Advocating for Better Salaries Toolkit

Source: Editors and Writers: Jennifer Dorning, Tara Dunderdale, Shannon L. Farrell, Aliqae Geraci, Rachel Rubin, Jessica Storrs, American Library Association – Allied Professional Association (ALA-APA), Fifth Edition: April 2014

Successful salary improvement efforts begin and end with library workers. This toolkit is designed to provide library workers with the resources and strategies they need to improve their salaries. Library workers are not alone in their fight for fair compensation. …. The toolkit has four parts: Building Your Case for Better Salaries; Pay Equity; Unions; and Speaking Out. This toolkit will be helpful whether you are a librarian, administrator, or support staff.

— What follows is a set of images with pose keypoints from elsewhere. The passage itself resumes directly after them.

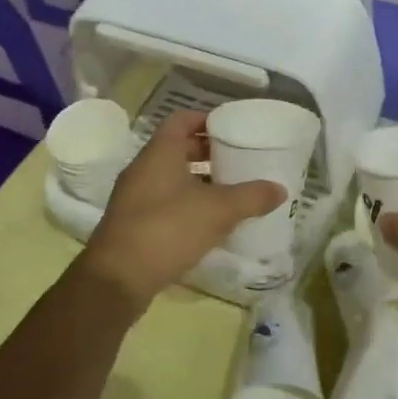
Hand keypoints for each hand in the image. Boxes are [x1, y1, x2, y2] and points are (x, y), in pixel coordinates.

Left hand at [75, 110, 286, 312]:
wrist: (117, 278)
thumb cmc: (168, 228)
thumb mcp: (218, 210)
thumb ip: (251, 196)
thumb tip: (280, 189)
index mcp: (160, 152)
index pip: (182, 119)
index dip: (206, 119)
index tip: (232, 128)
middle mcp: (143, 168)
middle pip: (177, 148)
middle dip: (207, 152)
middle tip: (236, 160)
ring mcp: (133, 197)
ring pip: (170, 177)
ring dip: (197, 181)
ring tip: (228, 192)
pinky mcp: (131, 224)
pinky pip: (163, 202)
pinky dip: (185, 204)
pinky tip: (207, 223)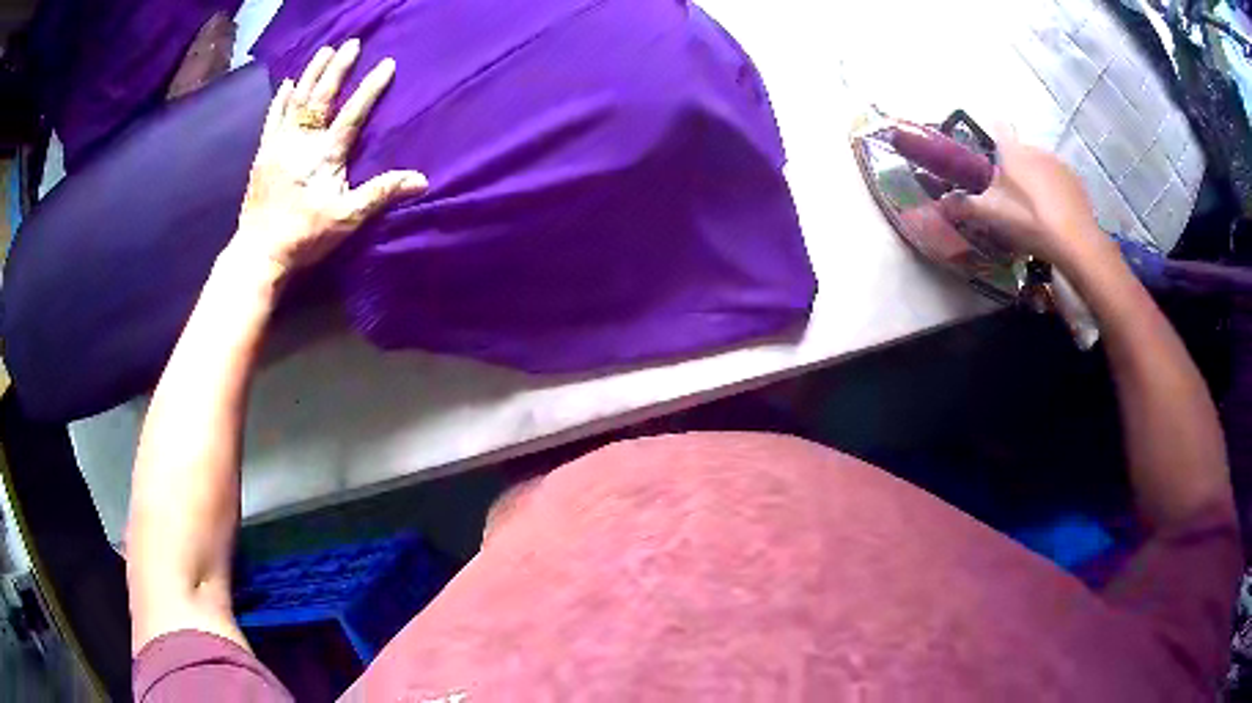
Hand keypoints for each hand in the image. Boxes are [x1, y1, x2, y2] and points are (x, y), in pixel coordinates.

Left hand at [232, 39, 426, 276]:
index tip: (387, 64)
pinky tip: (287, 83)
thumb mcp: (347, 219)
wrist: (259, 253)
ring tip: (325, 51)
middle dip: (338, 68)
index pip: (352, 113)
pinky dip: (280, 98)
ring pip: (296, 100)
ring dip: (311, 73)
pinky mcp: (263, 154)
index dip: (371, 88)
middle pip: (321, 96)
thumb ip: (381, 193)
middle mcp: (301, 141)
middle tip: (352, 44)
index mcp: (324, 155)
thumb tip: (421, 180)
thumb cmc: (305, 237)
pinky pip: (273, 118)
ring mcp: (279, 145)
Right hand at [939, 136, 1108, 268]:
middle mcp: (1035, 149)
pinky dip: (1054, 192)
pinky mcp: (1076, 182)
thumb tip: (940, 202)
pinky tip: (1053, 215)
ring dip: (1035, 180)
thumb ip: (964, 205)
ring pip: (1040, 166)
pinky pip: (1058, 181)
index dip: (992, 130)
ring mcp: (1059, 164)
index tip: (990, 146)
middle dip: (1014, 167)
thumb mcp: (991, 215)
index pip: (999, 126)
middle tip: (1010, 196)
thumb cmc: (1030, 221)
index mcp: (1013, 151)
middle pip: (1020, 151)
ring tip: (1034, 209)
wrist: (1076, 243)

Part 1 focuses on building the individual library workers’ case for better salaries and providing tools for salary negotiation. To build the case, the toolkit outlines resources to help you determine your fair market value and effectively demonstrate your value and the value of your library. Part 1 also includes information on living wage campaigns and the effect of faculty status on salary. Part 1 concludes with salary negotiation advice for individuals as well as advice aimed at administrators looking to improve staff salaries.

Part 2 outlines the process for initiating a pay equity campaign in your library. This section provides tools for identifying pay inequities in your library and outlines the options for recourse. While legal recourse is available in pay equity cases, this section also outlines the steps libraries can take to revise job descriptions, position classifications, and job evaluations to achieve pay equity.

Part 3 provides resources for library workers who want to seek union representation in their library. This section also outlines the benefits of joining a union as well as frequently asked questions about unions.

Part 4 explains the five steps necessary to presenting an effective case for increasing salaries. Part 4 also looks at how to handle challenges and setbacks when seeking fair pay, including budget cuts, employee turnover, and labor market saturation and recruitment.